◆ **TO DO**:
The listing below begins with the first line you should copy; stop after the line containing "As stands were", and drop every picture.

◆ **RECORDS PROVIDED**:
-.-.-
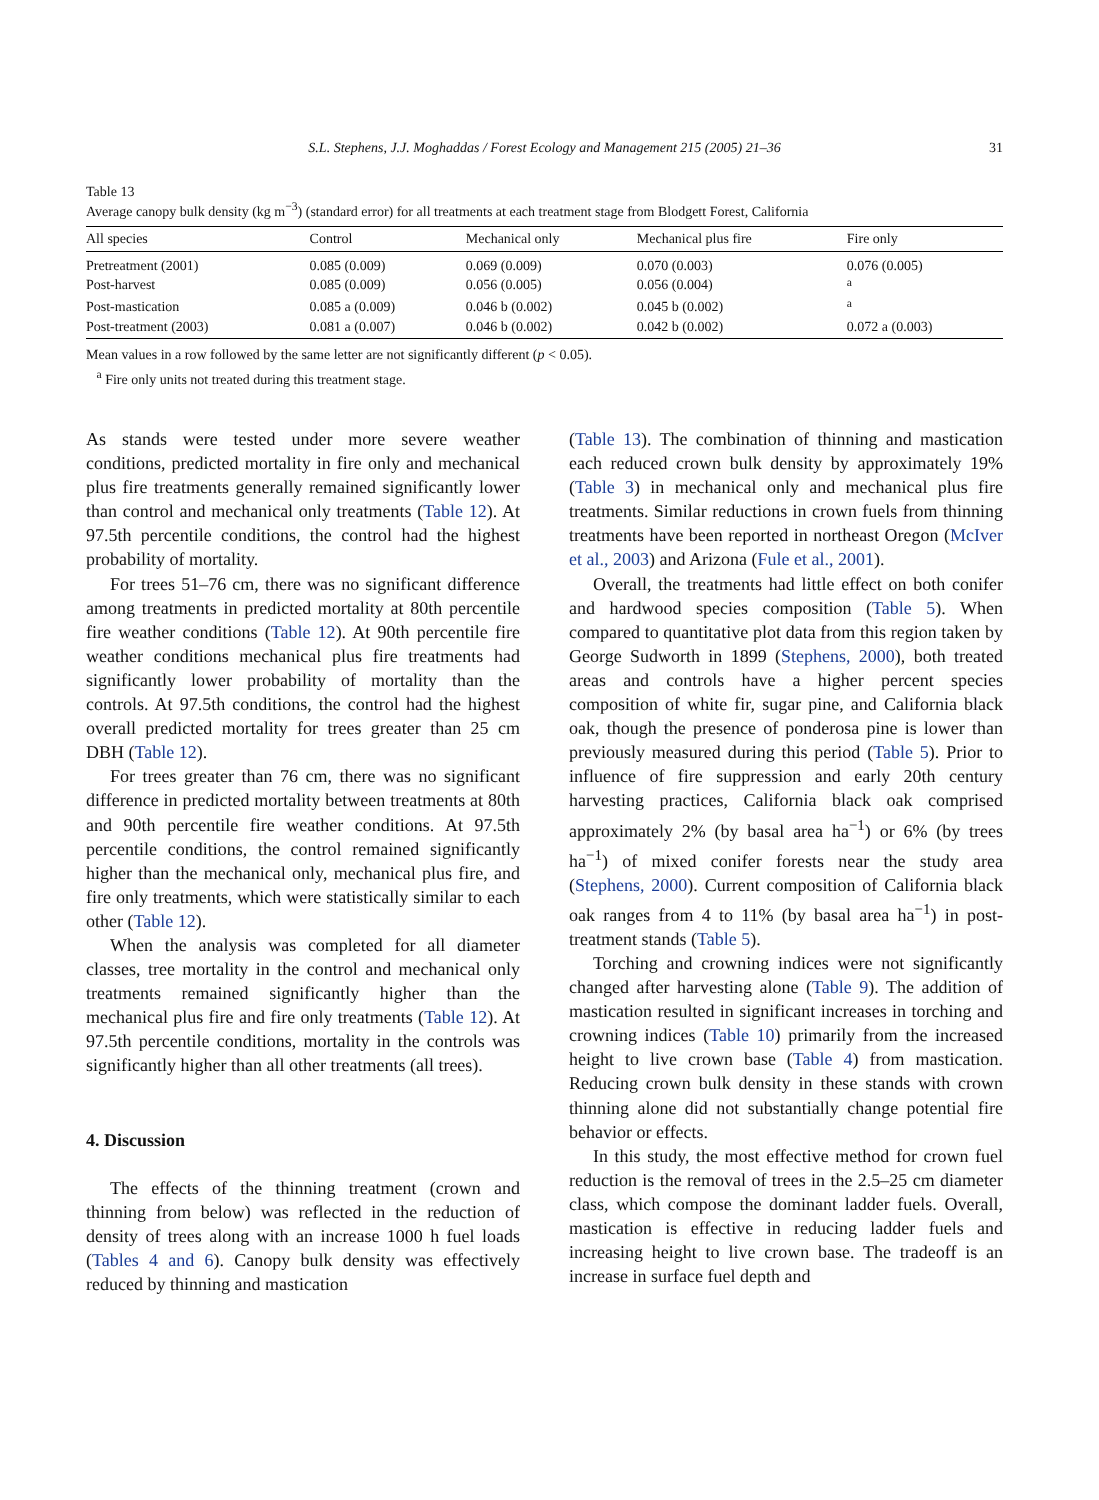S.L. Stephens, J.J. Moghaddas / Forest Ecology and Management 215 (2005) 21–36
31
Table 13
Average canopy bulk density (kg m<sup>−3</sup>) (standard error) for all treatments at each treatment stage from Blodgett Forest, California
| All species | Control | Mechanical only | Mechanical plus fire | Fire only |
| --- | --- | --- | --- | --- |
| Pretreatment (2001) | 0.085 (0.009) | 0.069 (0.009) | 0.070 (0.003) | 0.076 (0.005) |
| Post-harvest | 0.085 (0.009) | 0.056 (0.005) | 0.056 (0.004) | <sup>a</sup> |
| Post-mastication | 0.085 a (0.009) | 0.046 b (0.002) | 0.045 b (0.002) | <sup>a</sup> |
| Post-treatment (2003) | 0.081 a (0.007) | 0.046 b (0.002) | 0.042 b (0.002) | 0.072 a (0.003) |
Mean values in a row followed by the same letter are not significantly different (p < 0.05).
<sup>a</sup> Fire only units not treated during this treatment stage.
As stands were tested under more severe weather conditions, predicted mortality in fire only and mechanical plus fire treatments generally remained significantly lower than control and mechanical only treatments (Table 12). At 97.5th percentile conditions, the control had the highest probability of mortality.
For trees 51–76 cm, there was no significant difference among treatments in predicted mortality at 80th percentile fire weather conditions (Table 12). At 90th percentile fire weather conditions mechanical plus fire treatments had significantly lower probability of mortality than the controls. At 97.5th conditions, the control had the highest overall predicted mortality for trees greater than 25 cm DBH (Table 12).
For trees greater than 76 cm, there was no significant difference in predicted mortality between treatments at 80th and 90th percentile fire weather conditions. At 97.5th percentile conditions, the control remained significantly higher than the mechanical only, mechanical plus fire, and fire only treatments, which were statistically similar to each other (Table 12).
When the analysis was completed for all diameter classes, tree mortality in the control and mechanical only treatments remained significantly higher than the mechanical plus fire and fire only treatments (Table 12). At 97.5th percentile conditions, mortality in the controls was significantly higher than all other treatments (all trees).
4. Discussion
The effects of the thinning treatment (crown and thinning from below) was reflected in the reduction of density of trees along with an increase 1000 h fuel loads (Tables 4 and 6). Canopy bulk density was effectively reduced by thinning and mastication
(Table 13). The combination of thinning and mastication each reduced crown bulk density by approximately 19% (Table 3) in mechanical only and mechanical plus fire treatments. Similar reductions in crown fuels from thinning treatments have been reported in northeast Oregon (McIver et al., 2003) and Arizona (Fule et al., 2001).
Overall, the treatments had little effect on both conifer and hardwood species composition (Table 5). When compared to quantitative plot data from this region taken by George Sudworth in 1899 (Stephens, 2000), both treated areas and controls have a higher percent species composition of white fir, sugar pine, and California black oak, though the presence of ponderosa pine is lower than previously measured during this period (Table 5). Prior to influence of fire suppression and early 20th century harvesting practices, California black oak comprised approximately 2% (by basal area ha<sup>−1</sup>) or 6% (by trees ha<sup>−1</sup>) of mixed conifer forests near the study area (Stephens, 2000). Current composition of California black oak ranges from 4 to 11% (by basal area ha<sup>−1</sup>) in post-treatment stands (Table 5).
Torching and crowning indices were not significantly changed after harvesting alone (Table 9). The addition of mastication resulted in significant increases in torching and crowning indices (Table 10) primarily from the increased height to live crown base (Table 4) from mastication. Reducing crown bulk density in these stands with crown thinning alone did not substantially change potential fire behavior or effects.
In this study, the most effective method for crown fuel reduction is the removal of trees in the 2.5–25 cm diameter class, which compose the dominant ladder fuels. Overall, mastication is effective in reducing ladder fuels and increasing height to live crown base. The tradeoff is an increase in surface fuel depth and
-.-.-
◆ **SOLUTION FOR THIS PROBLEM**:
S.L. Stephens, J.J. Moghaddas / Forest Ecology and Management 215 (2005) 21–36
31
Table 13
Average canopy bulk density (kg m<sup>−3</sup>) (standard error) for all treatments at each treatment stage from Blodgett Forest, California
| All species | Control | Mechanical only | Mechanical plus fire | Fire only |
| --- | --- | --- | --- | --- |
| Pretreatment (2001) | 0.085 (0.009) | 0.069 (0.009) | 0.070 (0.003) | 0.076 (0.005) |
| Post-harvest | 0.085 (0.009) | 0.056 (0.005) | 0.056 (0.004) | <sup>a</sup> |
| Post-mastication | 0.085 a (0.009) | 0.046 b (0.002) | 0.045 b (0.002) | <sup>a</sup> |
| Post-treatment (2003) | 0.081 a (0.007) | 0.046 b (0.002) | 0.042 b (0.002) | 0.072 a (0.003) |
Mean values in a row followed by the same letter are not significantly different (p < 0.05).
<sup>a</sup> Fire only units not treated during this treatment stage.
As stands were tested under more severe weather conditions, predicted mortality in fire only and mechanical plus fire treatments generally remained significantly lower than control and mechanical only treatments (Table 12). At 97.5th percentile conditions, the control had the highest probability of mortality.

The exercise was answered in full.